* _PROBLEM DETAILS_
Starting from the line with "Fem nya böcker jag ser fram emot", please copy exactly every line to the end of the listing, but not the pictures.

* _RECORDS FOR THIS EXERCISE_

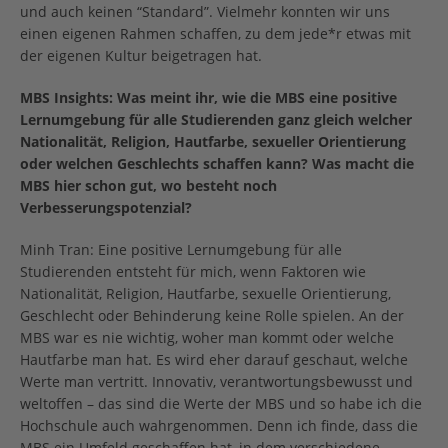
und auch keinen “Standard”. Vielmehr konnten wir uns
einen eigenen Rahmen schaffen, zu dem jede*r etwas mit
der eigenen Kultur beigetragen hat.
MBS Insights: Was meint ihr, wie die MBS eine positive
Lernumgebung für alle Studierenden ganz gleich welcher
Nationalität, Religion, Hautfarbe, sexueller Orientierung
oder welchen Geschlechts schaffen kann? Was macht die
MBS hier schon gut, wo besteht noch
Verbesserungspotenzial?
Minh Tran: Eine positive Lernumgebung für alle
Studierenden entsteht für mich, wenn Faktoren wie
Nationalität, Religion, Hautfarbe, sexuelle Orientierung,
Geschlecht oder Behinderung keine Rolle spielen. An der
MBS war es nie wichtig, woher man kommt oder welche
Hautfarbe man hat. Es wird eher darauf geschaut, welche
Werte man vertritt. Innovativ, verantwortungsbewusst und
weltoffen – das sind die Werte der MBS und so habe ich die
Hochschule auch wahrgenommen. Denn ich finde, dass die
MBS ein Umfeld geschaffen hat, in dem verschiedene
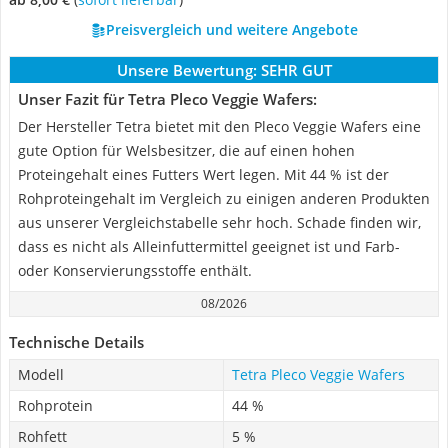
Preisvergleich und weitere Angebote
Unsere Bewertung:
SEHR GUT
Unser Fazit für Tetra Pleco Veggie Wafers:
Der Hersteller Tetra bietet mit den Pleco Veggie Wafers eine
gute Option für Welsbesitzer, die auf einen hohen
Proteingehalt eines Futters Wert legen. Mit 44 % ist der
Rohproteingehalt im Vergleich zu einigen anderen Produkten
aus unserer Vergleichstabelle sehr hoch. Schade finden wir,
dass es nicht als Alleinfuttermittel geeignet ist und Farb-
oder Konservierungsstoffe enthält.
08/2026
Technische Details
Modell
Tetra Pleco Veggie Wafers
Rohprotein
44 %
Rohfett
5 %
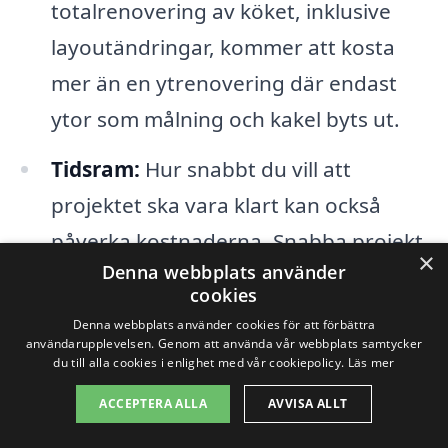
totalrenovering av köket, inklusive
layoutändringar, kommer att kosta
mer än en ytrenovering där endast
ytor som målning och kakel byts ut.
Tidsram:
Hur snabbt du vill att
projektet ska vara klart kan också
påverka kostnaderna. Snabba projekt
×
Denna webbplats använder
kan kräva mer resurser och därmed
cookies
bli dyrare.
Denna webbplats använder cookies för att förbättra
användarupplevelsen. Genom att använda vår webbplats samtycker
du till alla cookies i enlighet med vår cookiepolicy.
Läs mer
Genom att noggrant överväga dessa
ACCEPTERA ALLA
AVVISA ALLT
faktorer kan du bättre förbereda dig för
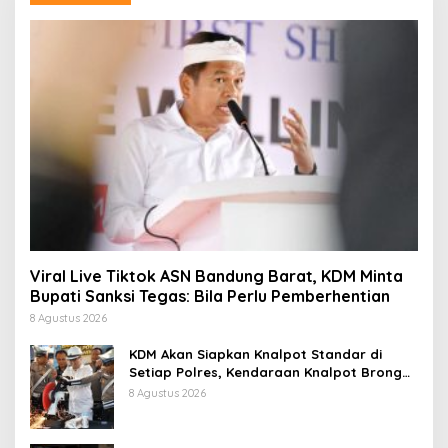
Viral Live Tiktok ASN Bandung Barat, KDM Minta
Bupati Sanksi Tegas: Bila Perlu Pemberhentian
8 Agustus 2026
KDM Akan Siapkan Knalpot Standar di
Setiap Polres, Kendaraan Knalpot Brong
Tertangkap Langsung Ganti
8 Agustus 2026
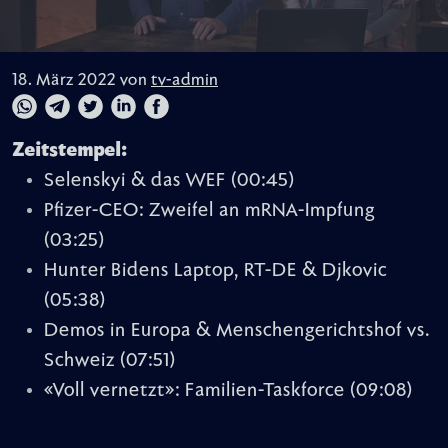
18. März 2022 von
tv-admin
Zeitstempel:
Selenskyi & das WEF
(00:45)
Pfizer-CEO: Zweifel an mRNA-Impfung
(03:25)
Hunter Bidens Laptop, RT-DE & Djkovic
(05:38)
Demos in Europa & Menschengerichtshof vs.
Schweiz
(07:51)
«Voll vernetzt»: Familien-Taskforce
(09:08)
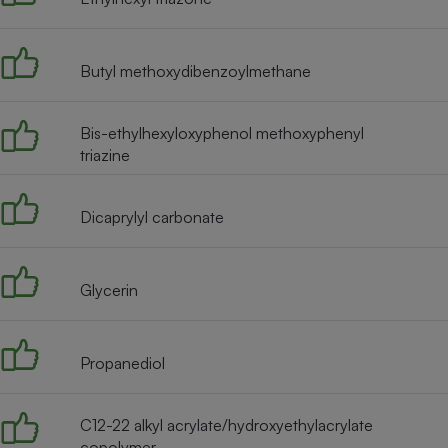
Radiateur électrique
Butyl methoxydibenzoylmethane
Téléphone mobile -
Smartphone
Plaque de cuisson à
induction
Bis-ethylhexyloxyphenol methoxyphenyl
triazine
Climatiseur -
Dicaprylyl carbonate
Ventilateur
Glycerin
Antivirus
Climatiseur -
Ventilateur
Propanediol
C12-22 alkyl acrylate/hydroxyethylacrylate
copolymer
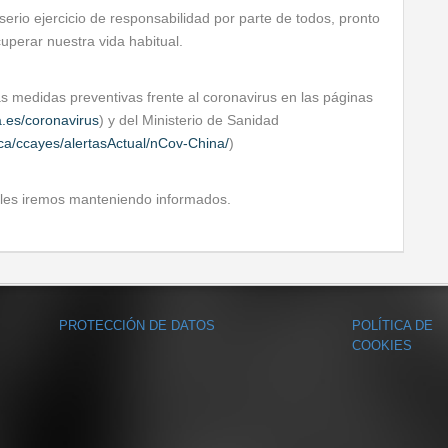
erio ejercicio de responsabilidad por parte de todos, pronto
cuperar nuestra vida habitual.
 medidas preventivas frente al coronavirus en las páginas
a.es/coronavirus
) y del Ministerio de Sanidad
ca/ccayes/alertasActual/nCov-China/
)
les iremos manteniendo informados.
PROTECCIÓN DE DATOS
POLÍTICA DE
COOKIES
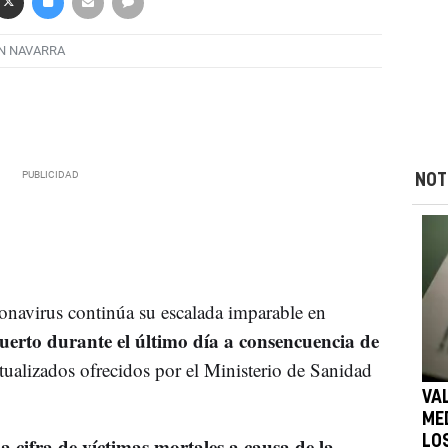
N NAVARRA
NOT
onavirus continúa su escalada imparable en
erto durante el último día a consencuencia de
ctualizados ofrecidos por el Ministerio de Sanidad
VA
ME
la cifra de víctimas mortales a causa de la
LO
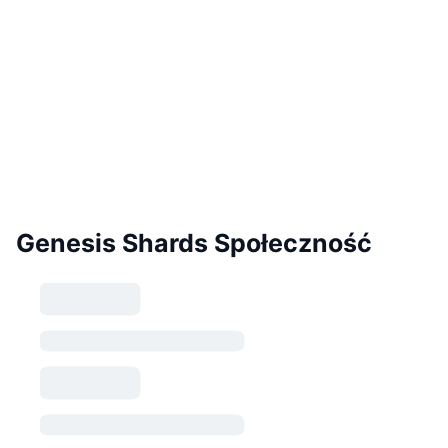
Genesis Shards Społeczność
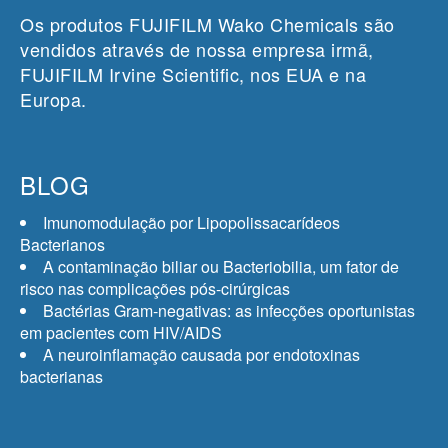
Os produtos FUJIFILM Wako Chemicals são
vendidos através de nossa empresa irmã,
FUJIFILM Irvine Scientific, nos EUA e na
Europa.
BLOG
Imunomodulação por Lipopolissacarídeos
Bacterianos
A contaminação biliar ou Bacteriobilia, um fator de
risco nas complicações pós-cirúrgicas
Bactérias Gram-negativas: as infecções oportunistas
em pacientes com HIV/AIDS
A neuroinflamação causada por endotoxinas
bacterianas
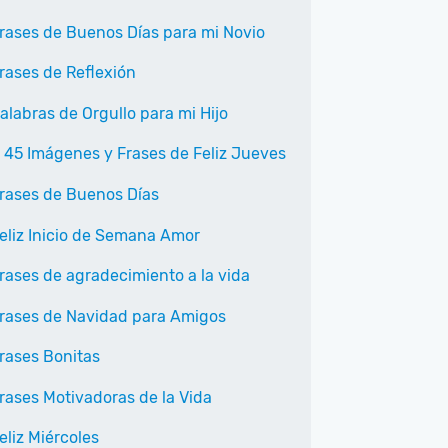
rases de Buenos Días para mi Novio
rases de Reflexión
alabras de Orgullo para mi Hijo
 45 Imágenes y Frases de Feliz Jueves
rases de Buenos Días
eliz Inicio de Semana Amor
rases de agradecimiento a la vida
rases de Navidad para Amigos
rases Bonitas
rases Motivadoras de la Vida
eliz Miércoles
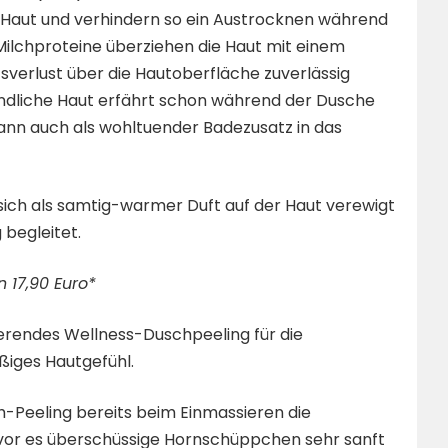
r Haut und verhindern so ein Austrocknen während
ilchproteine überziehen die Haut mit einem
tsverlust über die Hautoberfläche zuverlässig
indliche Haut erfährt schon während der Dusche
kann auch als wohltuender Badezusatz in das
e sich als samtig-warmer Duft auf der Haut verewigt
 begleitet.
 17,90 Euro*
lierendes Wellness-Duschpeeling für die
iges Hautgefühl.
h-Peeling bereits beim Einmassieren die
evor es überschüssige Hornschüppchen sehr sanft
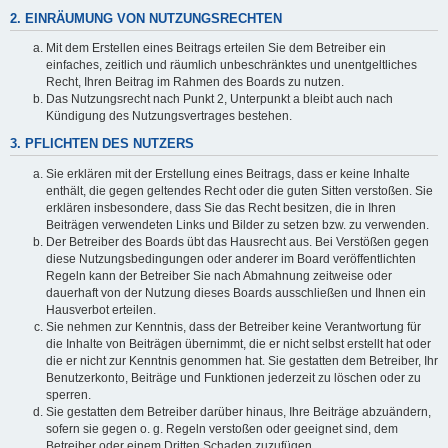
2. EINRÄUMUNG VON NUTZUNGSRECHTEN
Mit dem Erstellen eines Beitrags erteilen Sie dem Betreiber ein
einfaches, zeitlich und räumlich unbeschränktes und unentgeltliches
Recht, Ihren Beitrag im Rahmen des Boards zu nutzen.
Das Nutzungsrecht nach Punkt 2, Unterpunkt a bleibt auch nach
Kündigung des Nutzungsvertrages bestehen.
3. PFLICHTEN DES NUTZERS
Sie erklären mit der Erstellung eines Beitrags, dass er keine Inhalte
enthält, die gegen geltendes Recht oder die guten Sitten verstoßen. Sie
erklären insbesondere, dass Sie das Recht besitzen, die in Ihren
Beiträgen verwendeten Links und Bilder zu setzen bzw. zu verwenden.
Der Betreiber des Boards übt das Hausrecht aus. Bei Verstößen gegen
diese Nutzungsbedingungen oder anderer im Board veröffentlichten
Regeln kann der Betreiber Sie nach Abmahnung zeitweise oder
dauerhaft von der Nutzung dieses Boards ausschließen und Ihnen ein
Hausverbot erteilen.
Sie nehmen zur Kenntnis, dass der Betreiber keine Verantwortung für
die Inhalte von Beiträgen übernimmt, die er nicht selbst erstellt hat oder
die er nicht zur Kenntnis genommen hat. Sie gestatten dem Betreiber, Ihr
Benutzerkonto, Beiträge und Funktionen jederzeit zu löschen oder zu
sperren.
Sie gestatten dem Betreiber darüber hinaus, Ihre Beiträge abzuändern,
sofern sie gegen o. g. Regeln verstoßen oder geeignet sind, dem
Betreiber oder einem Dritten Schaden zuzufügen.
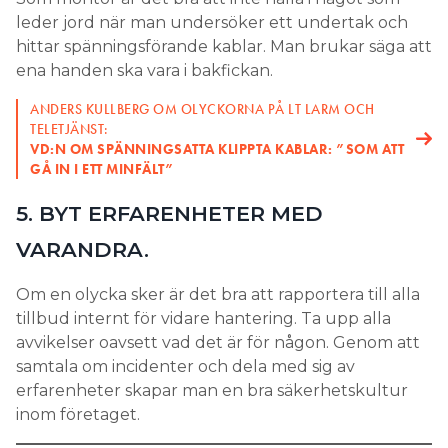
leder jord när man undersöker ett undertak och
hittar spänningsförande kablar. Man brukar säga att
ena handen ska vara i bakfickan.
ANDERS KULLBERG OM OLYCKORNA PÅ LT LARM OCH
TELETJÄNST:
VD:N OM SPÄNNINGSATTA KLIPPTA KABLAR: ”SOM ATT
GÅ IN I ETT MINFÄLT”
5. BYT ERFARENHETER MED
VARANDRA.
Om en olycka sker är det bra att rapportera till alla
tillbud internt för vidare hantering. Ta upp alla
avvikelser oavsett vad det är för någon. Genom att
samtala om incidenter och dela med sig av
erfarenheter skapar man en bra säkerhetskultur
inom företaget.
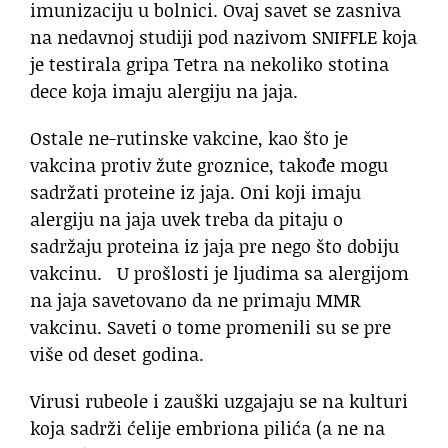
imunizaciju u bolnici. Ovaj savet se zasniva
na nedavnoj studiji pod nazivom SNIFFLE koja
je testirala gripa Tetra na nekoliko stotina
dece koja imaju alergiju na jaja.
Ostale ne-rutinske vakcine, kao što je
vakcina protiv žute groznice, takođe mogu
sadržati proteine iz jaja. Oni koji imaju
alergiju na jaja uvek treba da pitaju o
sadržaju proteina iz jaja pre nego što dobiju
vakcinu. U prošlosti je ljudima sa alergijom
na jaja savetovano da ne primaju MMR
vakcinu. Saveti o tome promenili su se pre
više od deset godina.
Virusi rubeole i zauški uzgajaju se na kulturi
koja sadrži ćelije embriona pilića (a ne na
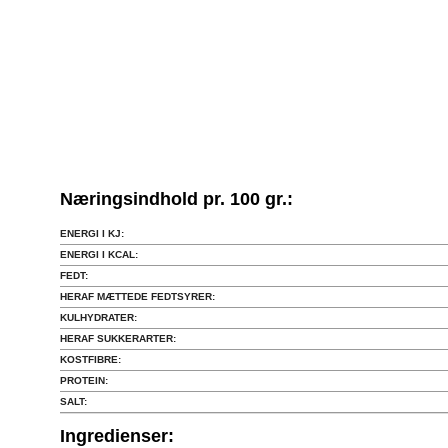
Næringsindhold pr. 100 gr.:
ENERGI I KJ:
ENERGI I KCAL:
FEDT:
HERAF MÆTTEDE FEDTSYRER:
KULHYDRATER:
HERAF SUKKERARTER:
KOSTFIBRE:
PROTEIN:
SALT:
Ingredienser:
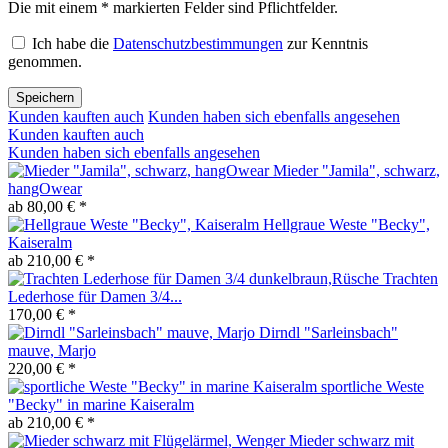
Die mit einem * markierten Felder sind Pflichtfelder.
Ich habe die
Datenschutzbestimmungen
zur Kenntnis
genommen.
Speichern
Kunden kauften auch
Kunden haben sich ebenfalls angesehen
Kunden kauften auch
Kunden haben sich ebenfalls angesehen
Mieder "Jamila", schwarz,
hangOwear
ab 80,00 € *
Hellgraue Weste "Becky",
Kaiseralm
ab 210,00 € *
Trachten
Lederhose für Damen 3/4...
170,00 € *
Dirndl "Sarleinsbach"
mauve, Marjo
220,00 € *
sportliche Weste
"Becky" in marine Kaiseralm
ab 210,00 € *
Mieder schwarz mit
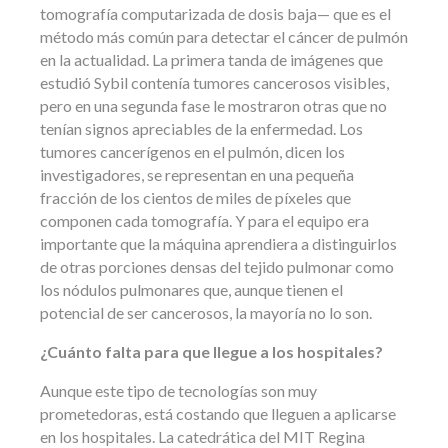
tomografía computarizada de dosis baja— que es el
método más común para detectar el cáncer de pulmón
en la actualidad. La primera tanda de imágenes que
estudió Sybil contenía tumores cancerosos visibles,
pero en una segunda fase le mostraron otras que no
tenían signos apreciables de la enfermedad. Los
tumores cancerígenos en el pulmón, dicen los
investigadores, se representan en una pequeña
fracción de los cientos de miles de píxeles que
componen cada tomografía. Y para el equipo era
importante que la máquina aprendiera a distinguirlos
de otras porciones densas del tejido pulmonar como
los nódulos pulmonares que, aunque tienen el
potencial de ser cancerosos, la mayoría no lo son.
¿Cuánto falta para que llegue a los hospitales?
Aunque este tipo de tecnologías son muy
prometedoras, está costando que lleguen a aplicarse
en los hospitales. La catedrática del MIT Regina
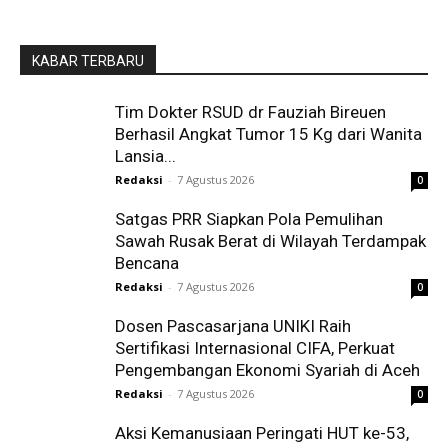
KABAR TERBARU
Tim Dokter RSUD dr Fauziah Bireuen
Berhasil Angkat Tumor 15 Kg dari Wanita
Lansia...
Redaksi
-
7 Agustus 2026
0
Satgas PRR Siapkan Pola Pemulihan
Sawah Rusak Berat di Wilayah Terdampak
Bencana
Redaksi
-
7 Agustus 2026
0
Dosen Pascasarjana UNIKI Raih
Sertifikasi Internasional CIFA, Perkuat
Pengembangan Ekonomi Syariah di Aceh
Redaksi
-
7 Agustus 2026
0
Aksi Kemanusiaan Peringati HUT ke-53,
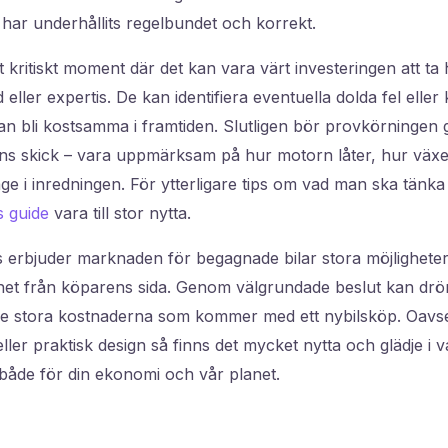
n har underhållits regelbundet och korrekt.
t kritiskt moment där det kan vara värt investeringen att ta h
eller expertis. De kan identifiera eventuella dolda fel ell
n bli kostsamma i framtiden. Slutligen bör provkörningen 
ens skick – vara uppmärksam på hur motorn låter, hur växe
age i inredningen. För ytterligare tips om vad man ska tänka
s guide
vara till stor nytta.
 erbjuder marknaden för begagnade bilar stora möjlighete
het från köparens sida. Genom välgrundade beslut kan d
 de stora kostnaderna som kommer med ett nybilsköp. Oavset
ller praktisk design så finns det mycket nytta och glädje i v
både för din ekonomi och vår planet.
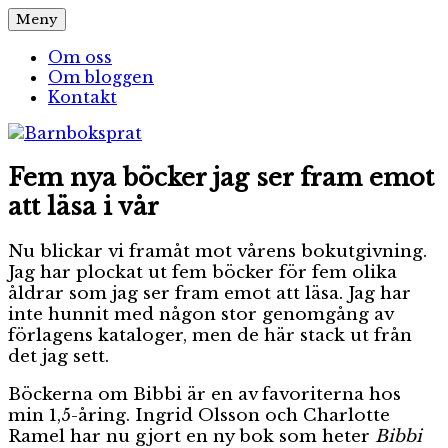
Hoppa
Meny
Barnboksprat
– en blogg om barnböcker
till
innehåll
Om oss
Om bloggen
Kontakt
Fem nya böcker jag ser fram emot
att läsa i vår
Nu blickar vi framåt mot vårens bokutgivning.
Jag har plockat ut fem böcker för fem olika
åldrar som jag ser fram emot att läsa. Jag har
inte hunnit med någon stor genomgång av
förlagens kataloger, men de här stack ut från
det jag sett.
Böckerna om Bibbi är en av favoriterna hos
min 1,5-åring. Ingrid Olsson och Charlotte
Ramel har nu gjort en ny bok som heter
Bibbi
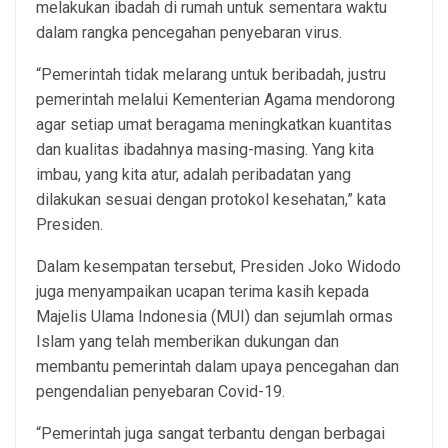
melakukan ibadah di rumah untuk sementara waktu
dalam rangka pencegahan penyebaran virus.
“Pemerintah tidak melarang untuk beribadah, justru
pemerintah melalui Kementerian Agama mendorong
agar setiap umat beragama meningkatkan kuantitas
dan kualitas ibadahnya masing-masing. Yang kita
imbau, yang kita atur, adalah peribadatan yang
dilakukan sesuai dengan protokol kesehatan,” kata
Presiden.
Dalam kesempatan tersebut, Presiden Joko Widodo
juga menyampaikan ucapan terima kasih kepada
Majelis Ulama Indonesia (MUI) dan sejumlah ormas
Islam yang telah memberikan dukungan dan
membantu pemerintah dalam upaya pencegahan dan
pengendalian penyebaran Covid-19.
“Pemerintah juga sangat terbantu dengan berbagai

* _EXERCISE OUTPUT_
Fem nya böcker jag ser fram emot
att läsa i vår
Nu blickar vi framåt mot vårens bokutgivning.
Jag har plockat ut fem böcker för fem olika
åldrar som jag ser fram emot att läsa. Jag har
inte hunnit med någon stor genomgång av
förlagens kataloger, men de här stack ut från
det jag sett.
Böckerna om Bibbi är en av favoriterna hos
min 1,5-åring. Ingrid Olsson och Charlotte
Ramel har nu gjort en ny bok som heter
Bibbi
melakukan ibadah di rumah untuk sementara waktu
dalam rangka pencegahan penyebaran virus.
“Pemerintah tidak melarang untuk beribadah, justru
pemerintah melalui Kementerian Agama mendorong
agar setiap umat beragama meningkatkan kuantitas
dan kualitas ibadahnya masing-masing. Yang kita
imbau, yang kita atur, adalah peribadatan yang
dilakukan sesuai dengan protokol kesehatan,” kata
Presiden.
Dalam kesempatan tersebut, Presiden Joko Widodo
juga menyampaikan ucapan terima kasih kepada
Majelis Ulama Indonesia (MUI) dan sejumlah ormas
Islam yang telah memberikan dukungan dan
membantu pemerintah dalam upaya pencegahan dan
pengendalian penyebaran Covid-19.
“Pemerintah juga sangat terbantu dengan berbagai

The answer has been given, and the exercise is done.